- Data records:
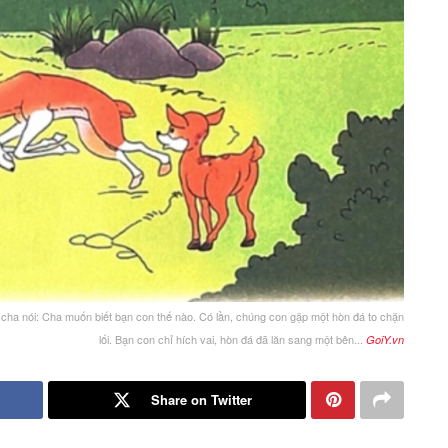
i cha nói: Cha muốn biết bạn con thế nào. Có lần, chúng con gặp một hòn đá to chặn
lối. Bạn con chỉ hích vai, hòn đá đã lăn sang một bên...
GoiY.vn
Share on Twitter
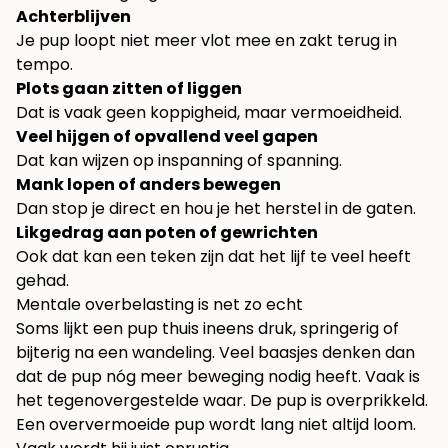
Achterblijven
Je pup loopt niet meer vlot mee en zakt terug in
tempo.
Plots gaan zitten of liggen
Dat is vaak geen koppigheid, maar vermoeidheid.
Veel hijgen of opvallend veel gapen
Dat kan wijzen op inspanning of spanning.
Mank lopen of anders bewegen
Dan stop je direct en hou je het herstel in de gaten.
Likgedrag aan poten of gewrichten
Ook dat kan een teken zijn dat het lijf te veel heeft
gehad.
Mentale overbelasting is net zo echt
Soms lijkt een pup thuis ineens druk, springerig of
bijterig na een wandeling. Veel baasjes denken dan
dat de pup nóg meer beweging nodig heeft. Vaak is
het tegenovergestelde waar. De pup is overprikkeld.
Een oververmoeide pup wordt lang niet altijd loom.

- Aim of the task:
Duplicate the text of every record above line for line, keeping each word and mark unchanged, and leave the pictures out of your answer.

- Your solution:
i cha nói: Cha muốn biết bạn con thế nào. Có lần, chúng con gặp một hòn đá to chặn
lối. Bạn con chỉ hích vai, hòn đá đã lăn sang một bên...
GoiY.vn
Share on Twitter
Achterblijven
Je pup loopt niet meer vlot mee en zakt terug in
tempo.
Plots gaan zitten of liggen
Dat is vaak geen koppigheid, maar vermoeidheid.
Veel hijgen of opvallend veel gapen
Dat kan wijzen op inspanning of spanning.
Mank lopen of anders bewegen
Dan stop je direct en hou je het herstel in de gaten.
Likgedrag aan poten of gewrichten
Ook dat kan een teken zijn dat het lijf te veel heeft
gehad.
Mentale overbelasting is net zo echt
Soms lijkt een pup thuis ineens druk, springerig of
bijterig na een wandeling. Veel baasjes denken dan
dat de pup nóg meer beweging nodig heeft. Vaak is
het tegenovergestelde waar. De pup is overprikkeld.
Een oververmoeide pup wordt lang niet altijd loom.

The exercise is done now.